In a week I will start publishing new recipes and I will publish them in a different language each week, I am aware that my publishing mode of the last two weeks could make my feed redundant although harmonious, so I will opt for a rotation between 6 different recipes over 6 weeks rather than 3 over 3 weeks. Your satisfaction is much more important than having a nice string of photos on Instagram 😉

Today I share with you my recipe for a lemon/mint tart, composed of a sweet lemon pastry, a Joconde biscuit, a lemon cream and a mint bavaroise. I had been thinking for a long time about creating a tart recipe combining mint and lemon, but I also had the idea of using this “Deco” mould from Pavoni and associating it with a quenelle, and now it’s done!

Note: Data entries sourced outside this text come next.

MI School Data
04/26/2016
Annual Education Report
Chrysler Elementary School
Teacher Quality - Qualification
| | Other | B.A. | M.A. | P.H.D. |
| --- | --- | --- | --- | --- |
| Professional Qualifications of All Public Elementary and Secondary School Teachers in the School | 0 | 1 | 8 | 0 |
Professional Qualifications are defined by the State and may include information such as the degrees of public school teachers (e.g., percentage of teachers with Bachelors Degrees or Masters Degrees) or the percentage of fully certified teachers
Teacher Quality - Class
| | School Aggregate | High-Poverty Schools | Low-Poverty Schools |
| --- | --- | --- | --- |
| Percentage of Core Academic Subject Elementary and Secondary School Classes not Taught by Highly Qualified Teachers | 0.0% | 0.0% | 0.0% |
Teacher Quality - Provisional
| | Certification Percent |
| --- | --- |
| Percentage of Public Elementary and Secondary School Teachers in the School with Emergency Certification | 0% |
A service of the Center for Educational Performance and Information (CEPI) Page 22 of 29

For about 12 tarts of 7cm side (Mould used : Déco de Pavoni)

Sweetened lemon paste :

150g butter
1g fleur de sel
100g icing sugar
25g almond powder
250g flour
1 lemon peel
50g eggs


Sand the butter with the powders.
Add the eggs all at once and mix.
When the dough is well blended, stop the mixing. Roll out the sweet pastry to 2mm between two sheets, cut out 7cm squares. Bake at 165°C in a fan oven for about 10 minutes.

Mona Lisa cookie :

165g sugar
165g almond powder
200g eggs
50g flour
35g butter
135g egg whites
35g sugar


Beat the eggs, sugar, almond powder and flour with a mixer.
Beat the egg whites and fold in the 35g of sugar. Melt the butter
Gently mix the two mixtures together, add the melted butter, place on a baking tray and bake at 170°C for about 10 minutes.

Lemon cream :

100g lemon juice
5g lemon zest
165g sugar
15g cream powder
135g egg
85g butter
35g ivory cover
11g gelatin mass

Boil the lemon juice and zest.
Pour over the whitened eggs with the sugar and cream powder. Bake like a pastry chef.
Cool the cream to 40°C.
Emulsify the cream with the butter, the ivory couverture and the gelatine using a blender.
Mould the inserts and freeze.


Bavarian mint:


135g whole milk
65g UHT cream
9g milk powder
20g chopped mint
75g sugar
20g yellow
45g gelatin mass
200g whipped cream

Boil the milk, cream, milk powder and mint, leave to infuse for 2 hours.
Blanch the yolks with the sugar.
Cook the cream. Add the swollen gelatin.
Cool directly to 30°C and add the whipped cream. Use directly.

Yellow glaze :


125g water
300g sugar
187g glucose
250g cream
93g milk powder
88g gelatin mass
125g neutral icing
75g olive oil
Qs. yellow dye


Cook the water, sugar and glucose at 110°C.
Cook with the hot cream and the milk powder.
Add the gelatine mass, the neutral icing and the olive oil, mix.
Add the colouring of your choice.
Allow to set for 24 hours in the refrigerator.
Melt the glaze, use at 30°C.


Green velvet :


100g ivory cover
100g cocoa butter
Qs. green dye

Melt the cocoa butter and the couverture together at 45°C, add the colouring, blend then filter, spray directly.

Editing:


Make an upside down assembly: Poach the mousse at the bottom of the Pavoni “Deco” mould, place the frozen lemon cream, poach the mousse at 50% of the mould, place a square of biscuit and then freeze.

With the remaining mousse, shape into dumplings and freeze.


Glaze the entremets with the yellow glaze heated to 35°C and then spray the quenelles with the green spray gun heated to 35°C.


Place a quenelle in the centre of the pie, a few mint leaves and a few pieces of gold leaf on the pie shells.